I’ve read a few posts over the last few days which try to answer the question ‘what is the cloud’.  Not conceptually ‘what is it’, but physically what is if made off, what servers, data centres etc.

To my mind the point of the cloud is that as a customer you don’t need to know how many servers it uses, over how many data centres, supported by how many people.  All you really need to be sure of is what services you will receive, or the overall service effect that you have agreed with your provider.

By using cloud services, especially in business, you’re abstracting yourself from all the details of running the service.  Sure it’s interesting from a geek perspective but ultimately you’re acknowledging that those guys can do it better and maybe cheaper than you.  That’s a good thing, you get get on with new stuff and taking the credit! :)

HP Does Cloud Infrastructure

Wednesday, March 26th, 2008

Seeing as I’m involved in getting a new Data Centre at the moment this post over on ZDnet could my eye.  Looks like HP is to target a ‘data centre as a service’ product at enterprise customers. 

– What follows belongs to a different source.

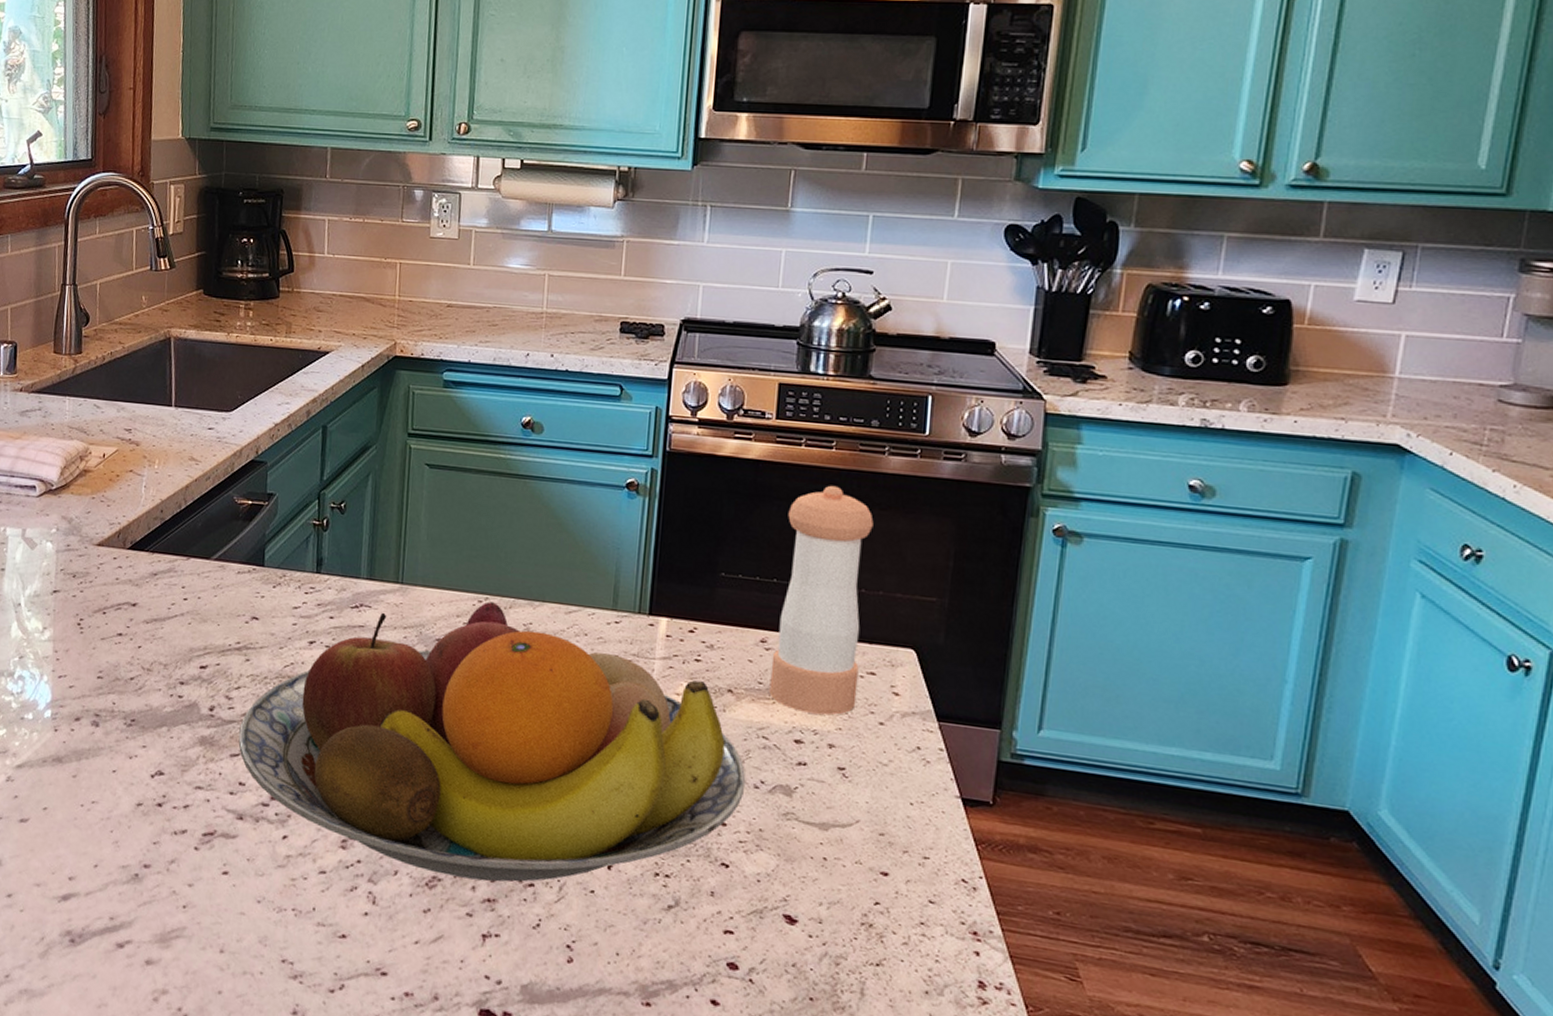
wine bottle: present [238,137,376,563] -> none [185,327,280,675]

I’ve heard bits about this for a few years now - HP account managers will bore you silly with stories of renting computing time to Shrek - but this is the first I’ve heard about an actual product.  It sounds like there are four favours of service on offer initially:

  1. A compute intensive service for number crunching applications (the Shrek example!)
  2. A SAP 6.0 optimised service
  3. An Exchange optimised service
  4. A more generic Windows and Unix application server service

From what’s described it looks like a decent start, it’ll be interesting to see whether they start offering additional specific configurations.  Something for SharePoint would probably be a good start.  As it takes off within bigger companies more people will start grappling with the infrastructure required to run SharePoint in a big way and look for service solutions.

PC Mag reviews Office Live Workspace

Tuesday, March 18th, 2008

I just noticed that PC Magazine have posted a review of the Office Live Workspace beta.  It’s quite an interesting read and they make some fair points about functionality and beta issues. 

Video Transcoding in the Cloud

Wednesday, March 5th, 2008

An interesting bit of new functionality here… the new beta of Silverlight Streaming includes the ability to upload a video file in a format not recognised by Silverlight and have a service in the cloud automatically transcode it into a wmv that can be streamed. 

(Spotted over at Angus’s Blog)

Clouds everywhere

Tuesday, January 22nd, 2008

I had an interesting conversation with a buddy of mine yesterday about his PC.  It started out as one of those ‘hey Tom, you know about computers, what should I…’ chats.  He’s basically filled up his hard disk at home and wanted to know how he should upgrade.  We were looking at the prices of hard drives, and then at new PC’s so he could turn his current one into a server, then I mentioned Windows Home Server, and so on…

We came to the conclusion that it didn’t really make sense for him to buy local disks any more.  He’s got a wireless router, so there’s network infrastructure.  He’s not doing anything that needs disk performance so speed isn’t an issue.  And the cost difference between him buying a couple of big disks to RAID and a Home Server was small enough that he’d rather go the Home Server route. 

I’ve done network storage at home for years, but that’s because I’m a geek and used those servers and an MSDN account to learn stuff.  With Home Servers and things like Skydrive now making networked/cloud storage a realistic option for people at home, thinner computers like the Macbook Air make more sense.